Designing Rules That Are Exhaustive
The most important property of this routing system is that the rules are exhaustive. Every possible message will match at least the default rule. There is no case where the router returns nothing.
This was achieved by designing the rules as a priority ladder:
- Critical severity overrides everything
- Message type overrides subtype patterns
- Subtype prefixes cover namespaces
- Subtype suffixes cover cross-cutting concerns (reports)
- The default catches everything else
The rules were derived from the org chart and message type contracts before any code was written.

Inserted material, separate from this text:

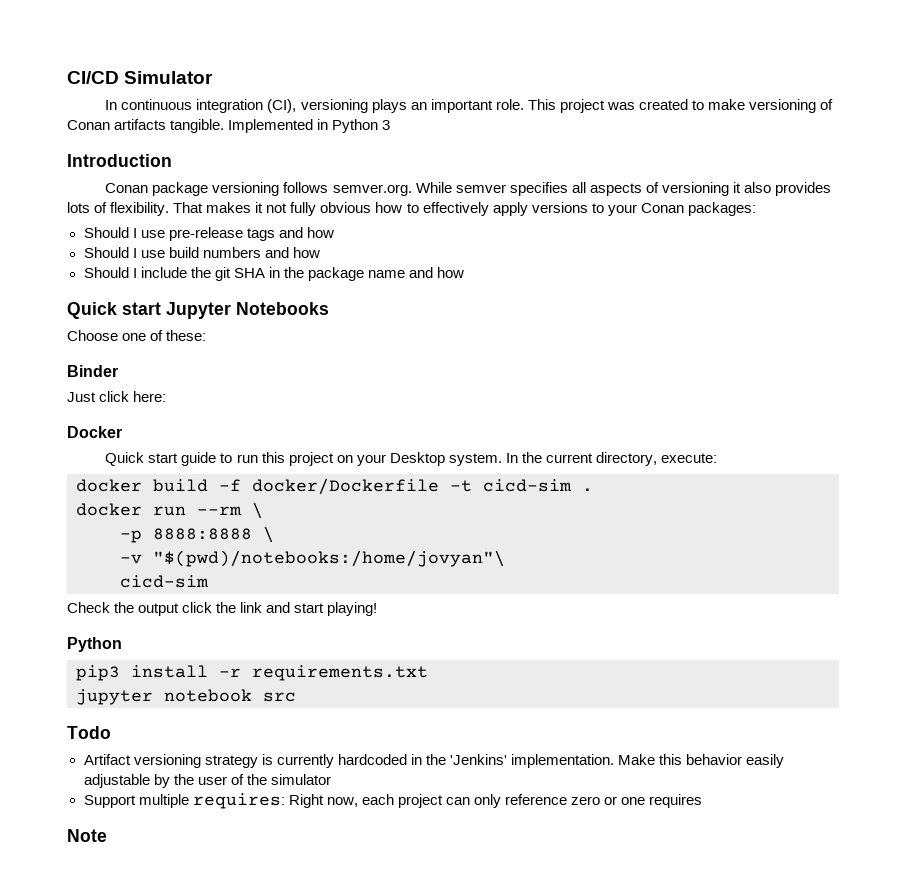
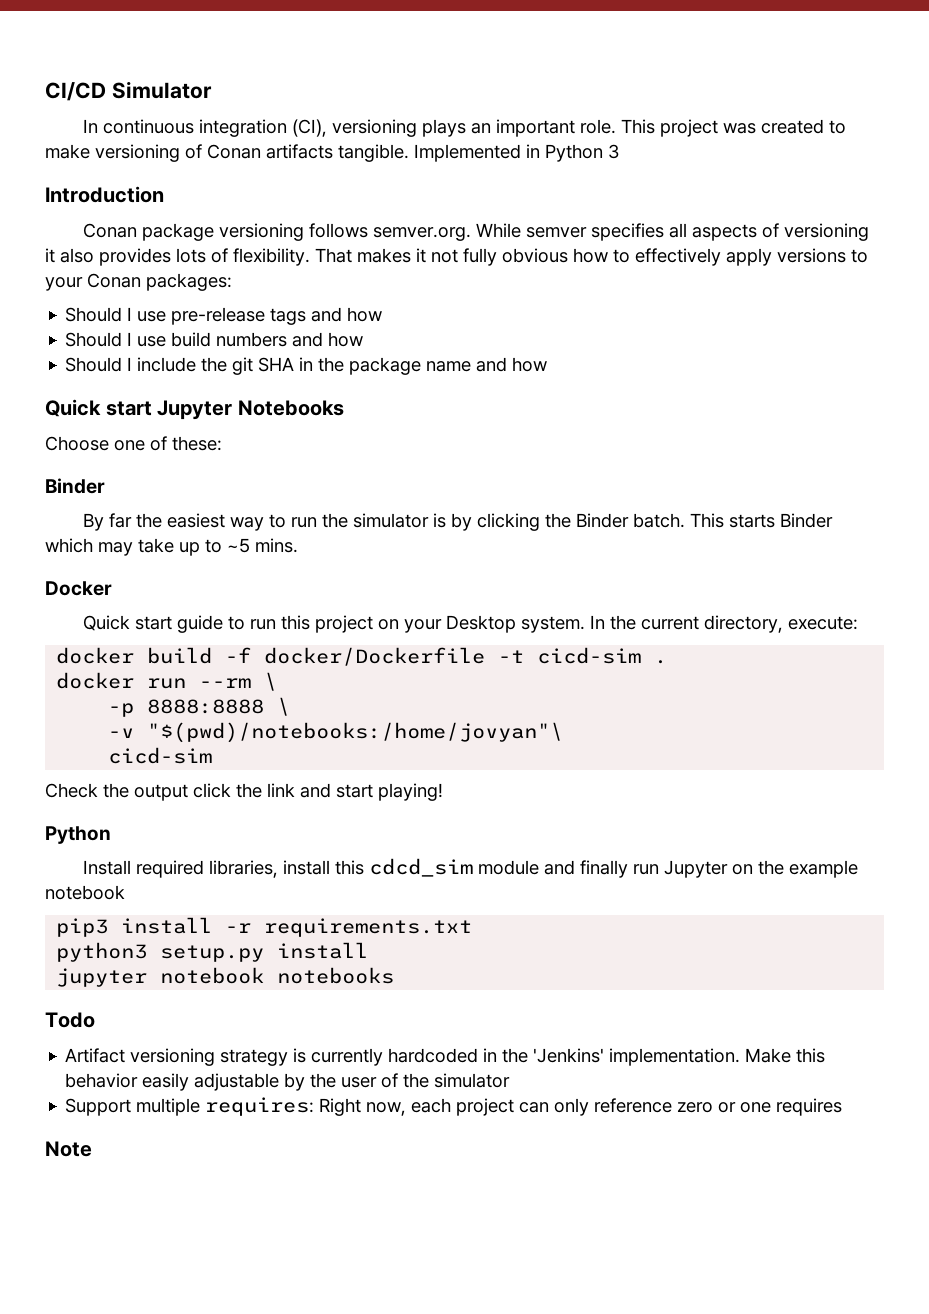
[67,391,167,402] Just click here: -> [83,513,834,531] [45,538,298,556] By far the easiest way to run the simulator is by clicking the Binder batch. This starts Binder which may take up to ~5 mins.
(122, 644) none -> [83,858,859,878] [45,885,125,900] // Install required libraries, install this cdcd_sim module and finally run Jupyter on the example notebook
(428, 673) none -> [56,942,369,962] // python3 setup.py install
[263,692,296,702] src -> [277,967,395,984] notebooks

This is the right order of operations: design the contracts first, implement the rules second, write the tests third.
What Deterministic Routing Enables
By keeping the router free of LLM calls, three capabilities become possible that would otherwise be fragile or impossible:
Unit testability. Every rule can be tested with a simple synthetic message. The test for Rule 3 is: construct a message with subtype="trade.executed", call router.route(message), assert primary_recipients == ["vp-trading"]. No mocks, no API calls, no probabilistic behavior.
Replay. The broker can reprocess any historical message and verify it would route identically today. This is essential for incident reconstruction and rule change validation.
Hot-reload without risk. The routing rules are static Python code, not a model configuration. Adding a new rule is a code change with a test — not a prompt change with uncertain behavior.
The 9 rules in broker/core/router.py are the backbone of the Principal Broker's reliability guarantee. They are simple, verifiable, and intentionally free of intelligence. The intelligence belongs to the agents that send the messages, not the infrastructure that routes them.